Sudden climate change varies from country to country

Different countries may have recovered faster than others as the last Ice Age ended, new research shows.

Sudden climate change varies from country to country
Lake Meerfelder Maar: a, Location and aerial photo of the lake catchment. The dashed line indicates the maar crater border. The yellow dot shows the coring site in the deeper part of the lake (18 m; photo from Tourist Information Manderscheid). b, Core photo showing a section (263–289 cm depth) of the 3,300–2,000 cal yr BP sedimentary sequence. c, Photomicrographs of MFM sediments; ×5 microscope image (normal light) showing varves composed of diatom bloom (Stephanodiscus sp.) and detritus sub-layer. d, ×10 microscope image using normal (left) and polarized (right) light of a discrete graded detrital layer (KL2) [Credit: Nature Geoscience 5, doi:10.1038/ngeo1460]
The study, published in Geology, shows that 12,100 years ago, as the last ice age ended, Germany's climate began to recover 120 years before Norway's climate.

The team studied Lake Meerfelder Maar in Germany, which has clear sediment layers representing different seasons.

"The annually laminated sediments give us a really nice record of climate change since the last ice age," explains Dr Christine Lane of the University of Oxford, lead author on the study. "They form on a seasonal basis, like tree rings, so you can count back and determine when they formed."

 Lane and her colleagues, from Oxford, GFZ Potsdam and Royal Holloway, University of London, found a small band of volcanic ash in the layers, from an eruption of Iceland's Katla volcano.

This ash could be used as a time reference point. Since they knew when the eruption occurred, they could date the layers much more accurately than if they just counted back from the surface.

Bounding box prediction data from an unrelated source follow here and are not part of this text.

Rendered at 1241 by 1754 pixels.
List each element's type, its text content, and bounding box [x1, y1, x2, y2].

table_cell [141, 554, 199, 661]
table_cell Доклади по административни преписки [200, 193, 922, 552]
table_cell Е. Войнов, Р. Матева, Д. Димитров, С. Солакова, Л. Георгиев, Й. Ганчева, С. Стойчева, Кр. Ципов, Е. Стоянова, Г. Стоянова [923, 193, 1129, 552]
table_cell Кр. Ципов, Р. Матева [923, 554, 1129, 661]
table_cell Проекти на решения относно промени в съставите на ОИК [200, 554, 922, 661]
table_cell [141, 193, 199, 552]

"The ash layer is found 100 layers, or 100 years, before we see a shift in climate that took place in the Younger Dryas – a 1000 year cold period at the end of the last Ice Age. It has also been found in Norway, at Lake KrĂ„kenes, but there we see the same transition takes place 20 years after the ash layer," says Lane.

The shift in climate is believed to represent the gradual recession of the polar front - the boundary where cool air from the poles and warm air from the tropics meets - as Europe warmed.

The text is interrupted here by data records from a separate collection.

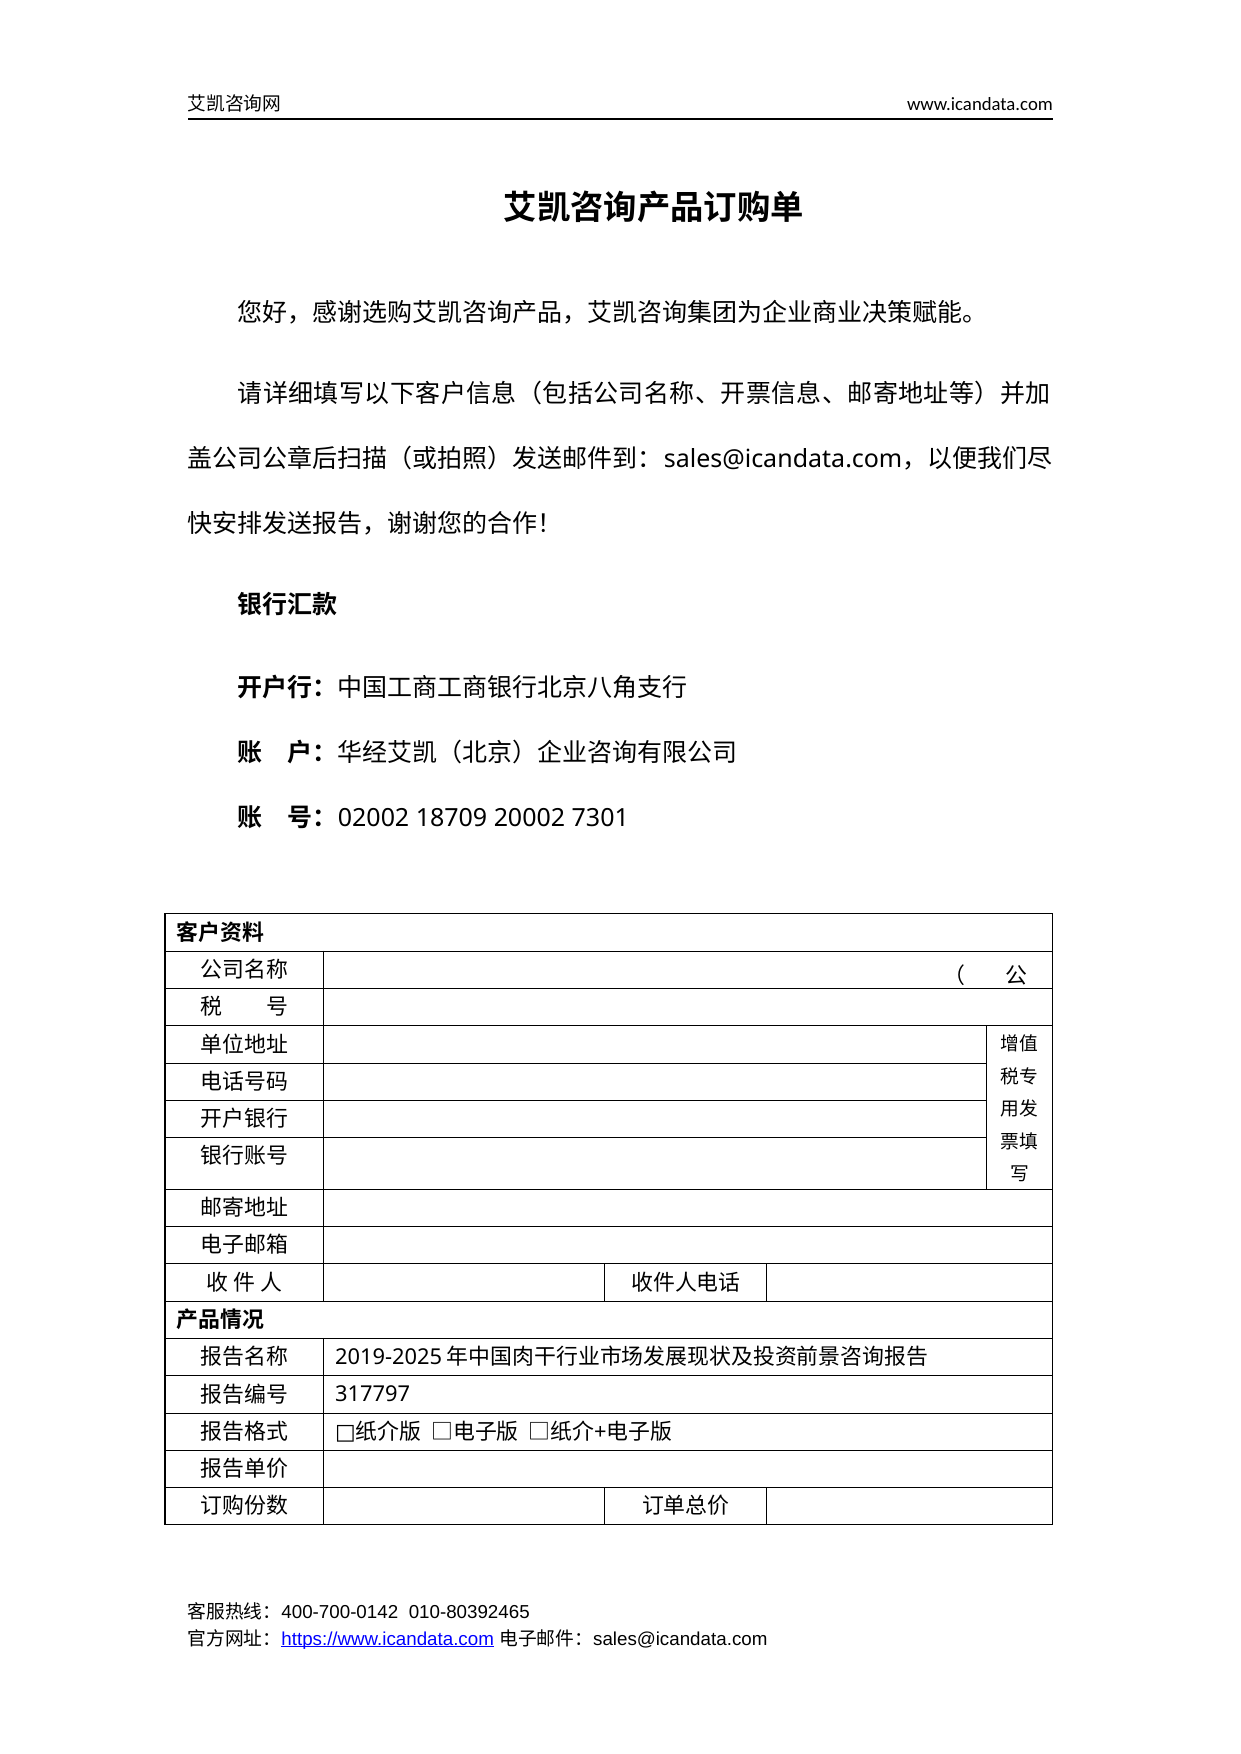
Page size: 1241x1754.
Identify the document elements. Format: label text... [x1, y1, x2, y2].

table_cell 报告编号 [166, 1376, 323, 1412]
table_cell 增值税专用发票填写 [987, 1026, 1052, 1189]
text 您好，感谢选购艾凯咨询产品，艾凯咨询集团为企业商业决策赋能。 [187, 278, 1053, 343]
table_cell 报告格式 [166, 1414, 323, 1450]
table_cell □纸介版 □电子版 □纸介+电子版 [324, 1414, 1052, 1450]
table_cell 报告单价 [166, 1451, 323, 1487]
table_header 客户资料 [166, 914, 1052, 951]
table_cell 产品情况 [166, 1302, 1052, 1338]
table_cell [324, 1190, 1052, 1226]
table_cell [324, 1227, 1052, 1263]
text 银行汇款 [187, 570, 1053, 635]
table_cell 订购份数 [166, 1488, 323, 1524]
table_cell 单位地址 [166, 1026, 323, 1062]
table_cell 电子邮箱 [166, 1227, 323, 1263]
text 艾凯咨询产品订购单 [187, 172, 1053, 237]
table_cell 收件人电话 [605, 1264, 766, 1301]
table_cell 订单总价 [605, 1488, 766, 1524]
table_cell [767, 1264, 1052, 1301]
text 账 号：02002 18709 20002 7301 [187, 783, 1053, 848]
table_cell [324, 1451, 1052, 1487]
table_cell [324, 989, 1052, 1025]
table_cell 电话号码 [166, 1064, 323, 1100]
table_cell 税 号 [166, 989, 323, 1025]
table_cell [324, 1488, 604, 1524]
text 请详细填写以下客户信息（包括公司名称、开票信息、邮寄地址等）并加盖公司公章后扫描（或拍照）发送邮件到：sales@icandata.com，以便我们尽快安排发送报告，谢谢您的合作！ [187, 359, 1053, 554]
table_cell [324, 1064, 986, 1100]
table_cell 邮寄地址 [166, 1190, 323, 1226]
table_cell [324, 1138, 986, 1189]
table_cell [767, 1488, 1052, 1524]
table_cell 银行账号 [166, 1138, 323, 1189]
table_cell 开户银行 [166, 1101, 323, 1137]
table_cell [324, 1101, 986, 1137]
table_cell 317797 [324, 1376, 1052, 1412]
table_cell [324, 1264, 604, 1301]
table_cell 公司名称 [166, 952, 323, 988]
text 开户行：中国工商工商银行北京八角支行 [187, 653, 1053, 718]
text 账 户：华经艾凯（北京）企业咨询有限公司 [187, 718, 1053, 783]
table_cell [324, 952, 1052, 988]
table_cell [324, 1026, 986, 1062]
table_cell 报告名称 [166, 1339, 323, 1375]
table_cell 2019-2025年中国肉干行业市场发展现状及投资前景咨询报告 [324, 1339, 1052, 1375]
table_cell 收 件 人 [166, 1264, 323, 1301]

Lane says that discovering the 120-year offset between the two sites proves how important it is for researchers not to assume such events must have happened at the same time everywhere.

"We can't assume climatic changes are synchronous worldwide, or even continent-wide. Some regions might feel changes in climate at different times," says Lane. "Climate models need to be able to handle subtle complexities in timing to give accurate future climate predictions."